Passage >>
== == ==
# What to do with eggplant?



## SierraCook (Aug 13, 2005)

The "Do you peel and eggplant?" topic inspired me to buy an eggplant. Ok, so now I have an eggplant. What do I do with it?  I was thinking of grilling it. Hopefully, somebody will have some suggestions. 

Thanks, SC 

PS, I have never cooked an eggplant before.


----------



## Andy M. (Aug 13, 2005)

You could slice it and fry it for eggplant parmesan.

Eggplants are like a sponge.  They'll soak up a marinade.  If you marinate and grill it, you should have a tasty result.


----------



## SierraCook (Aug 13, 2005)

I was just going to brush it with olive oil and sprinkle it with herbs and then grill. Andy, would you recommend marinating the eggplant first. What would you marinate it in?


----------



## Andy M. (Aug 13, 2005)

Your idea will work great.  A marinade was only a suggestion.  You could use something as simple as Italian salad dressing.  You could do an Asian flavored marinade with soy sauce and ginger.  Use whatever you like.


----------



## SierraCook (Aug 13, 2005)

Thanks for the input.   I agree Italian Salad dressing would be great.


----------



## Haggis (Aug 14, 2005)

One of my favourite simple things to do with eggplant is to cube it into say 1/2 inch pieces and cook it in some olive oil until its dark golden and soft, then add some sliced garlic and cook till the garlic softens then toss some fine lemon zest, lemon juice and chopped parsley through it, season to taste.

Goes great with a roast, especially chicken. Could even toss it through pasta if you wanted.

Another favourite of mine is to mix some feta cheese, finely sliced red chilli, mint and lemon juice to taste. Thinly slice the eggplant lengthways, brush with a bit of oil and grill them till golden and tender. Place some of the feta cheese mixture on a part of the eggplant slices and roll them up. Delicious!


----------



## Barbara L (Aug 14, 2005)

Not the healthiest way, I'm sure, but I like to dip slices in a milk/beaten egg mixture, then in seasoned flour, then fry it.  

 Barbara


----------



## kadesma (Aug 14, 2005)

Barbara L said:
			
		

> Not the healthiest way, I'm sure, but I like to dip slices in a milk/beaten egg mixture, then in seasoned flour, then fry it.
== == ==
Given data >>
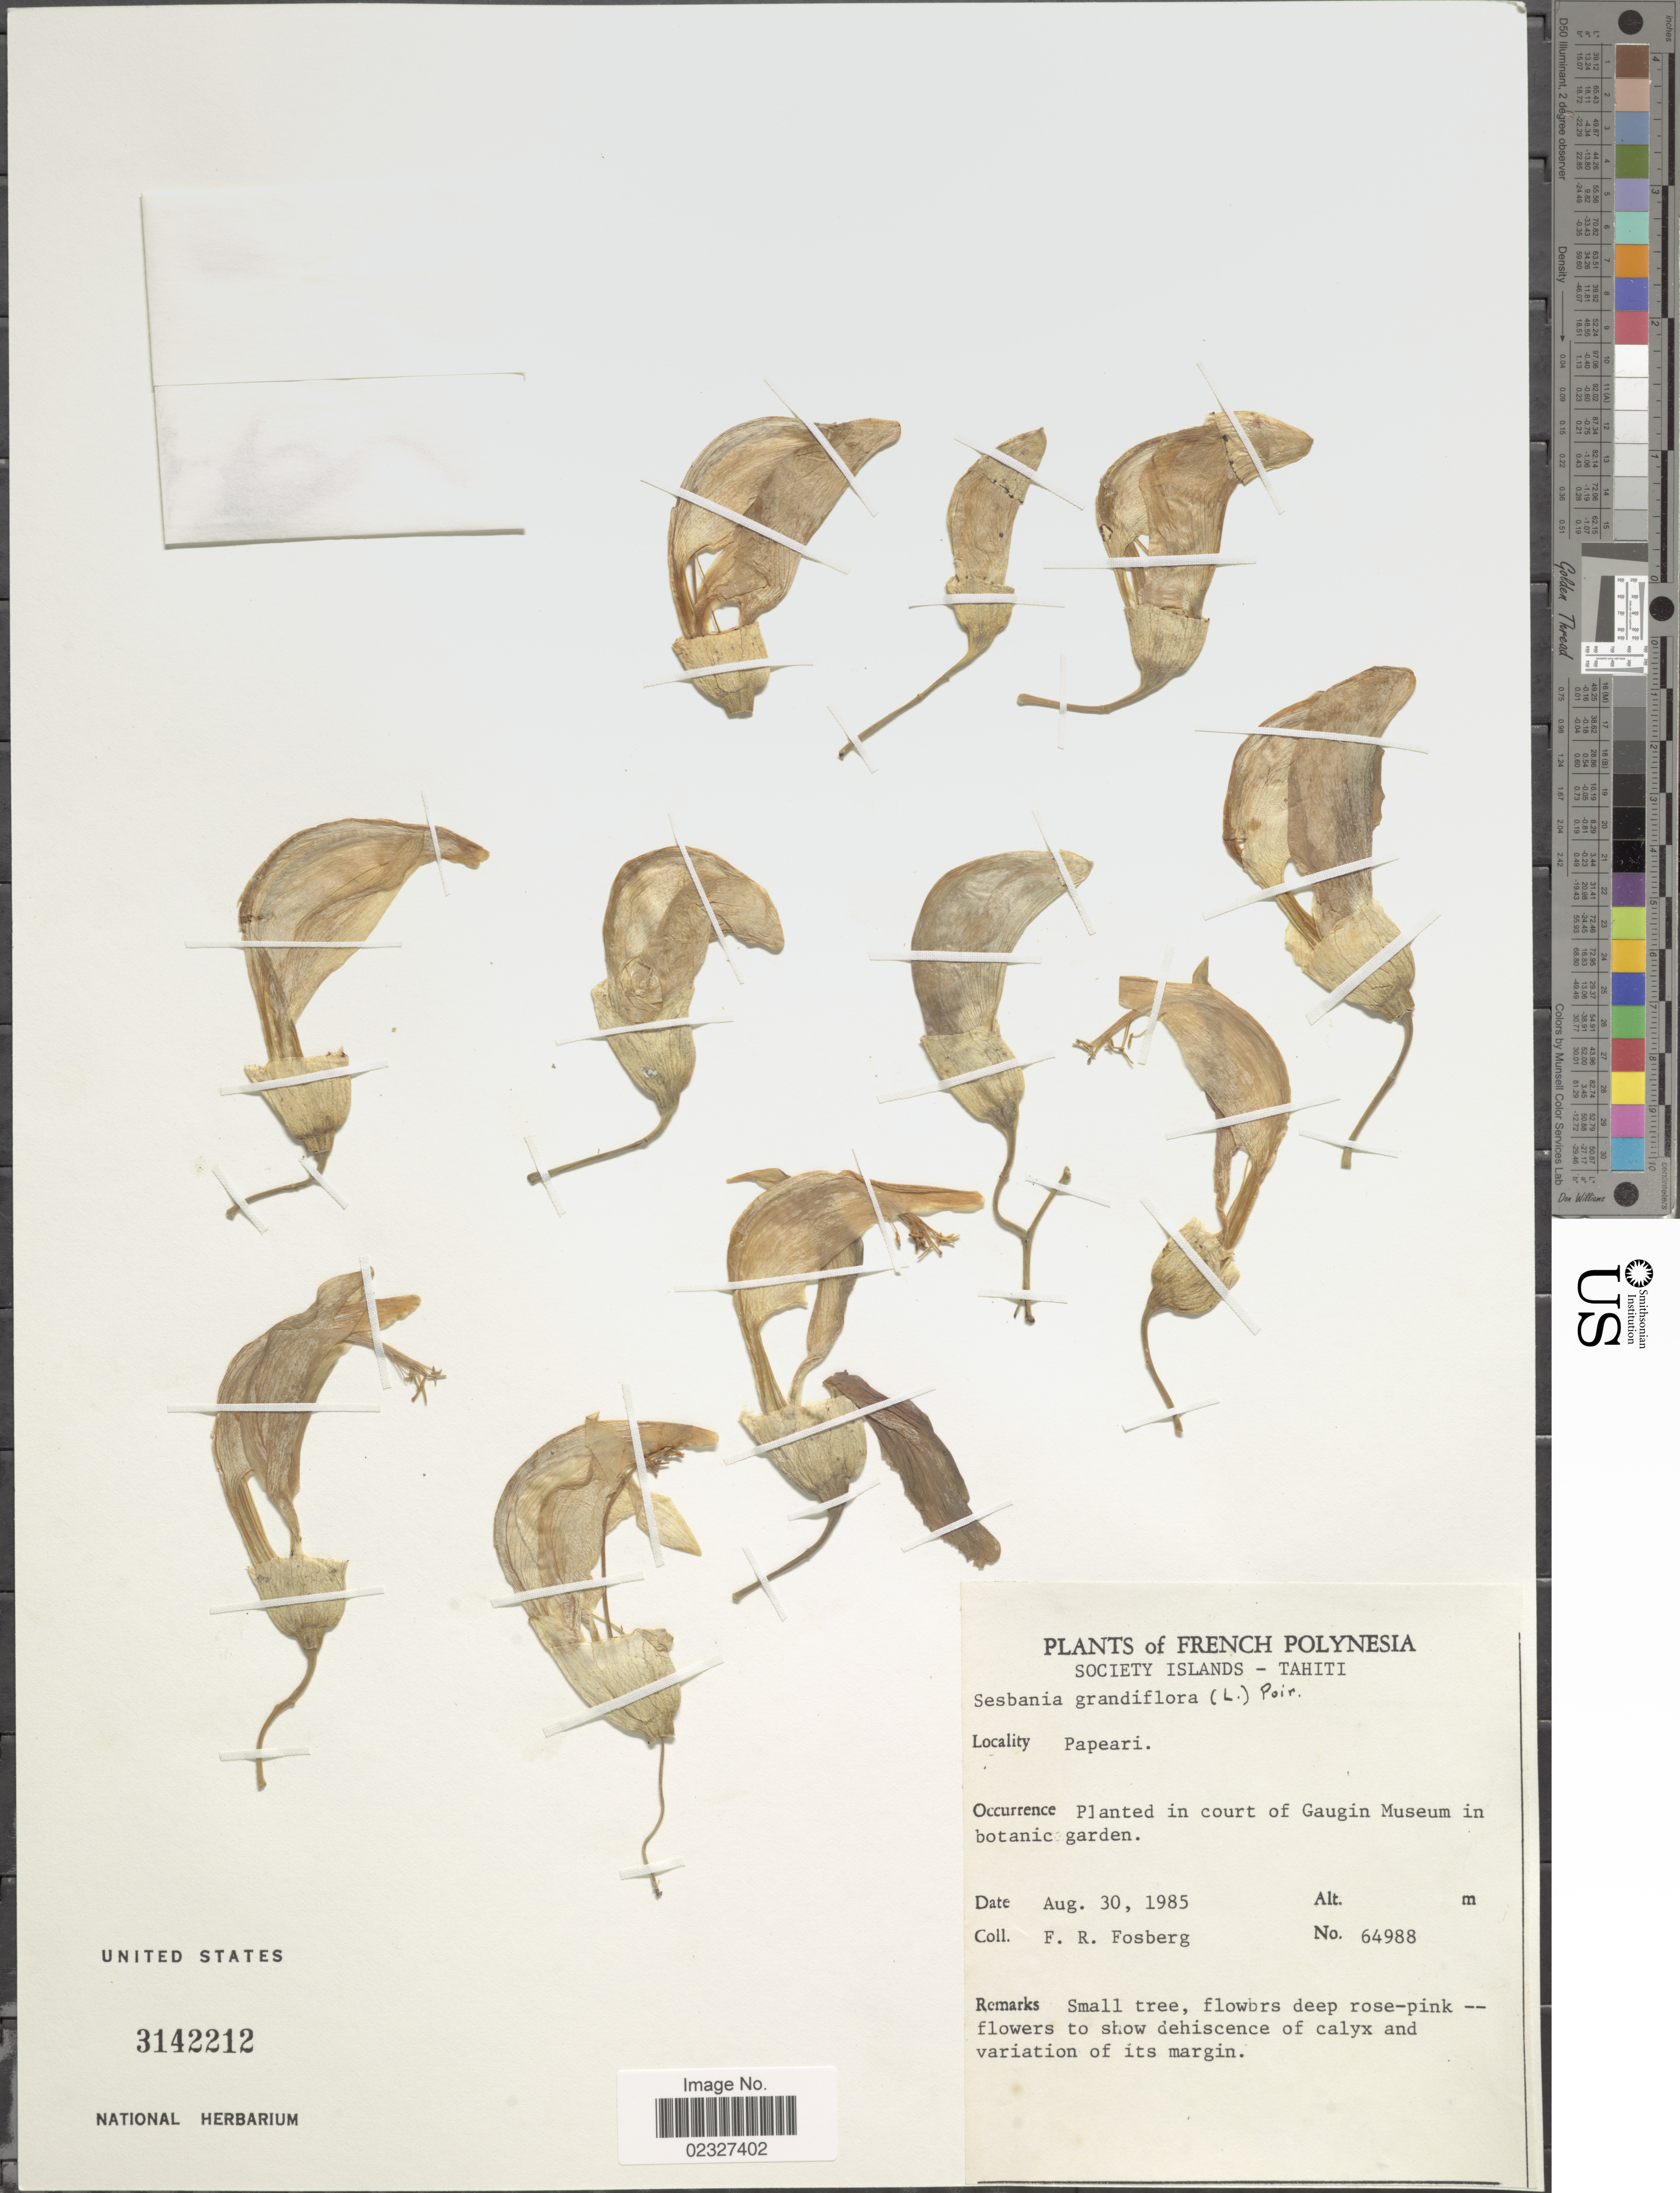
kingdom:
== == ==
Exercise requirements >>
1/ In the eggplant thread, what does Andy M. compare eggplants to?
2/ Decide whether each statement agrees with the eggplant thread, and quote the words that settle it: (a) Haggis cubes the eggplant into pieces of about 1/2 inch. (b) SierraCook had cooked eggplant before. (c) Barbara L calls her frying method the healthiest way.
3/ Continue the eggplant thread from its last line.

Task-by-task answers >>
1/ A sponge.

2/
(a) Yes: "cube it into say 1/2 inch pieces"
(b) No: "I have never cooked an eggplant before."
(c) No: "Not the healthiest way, I'm sure"

3/
> 
> Barbara


The only way to go  I love fried eggplant, but it can be fixed almost the same by just brushing with evoo and putting under the broiler, of course there isn't any breading but it tastes great and a sprinkle of garlic powder is nice too. I take the small japanese eggplant and slice, brush with evoo and then broil and it's like a small chip..Take the large size eggplant do the flour egg and fry then make an eggplant sandwich with provolone slices between two slices of eggplant, make a lemon butter sauce with a touch of white wine and drizzle over the eggplant and bake til cheese melts..yummy
kadesma


----------



## jtluvsjl (Aug 14, 2005)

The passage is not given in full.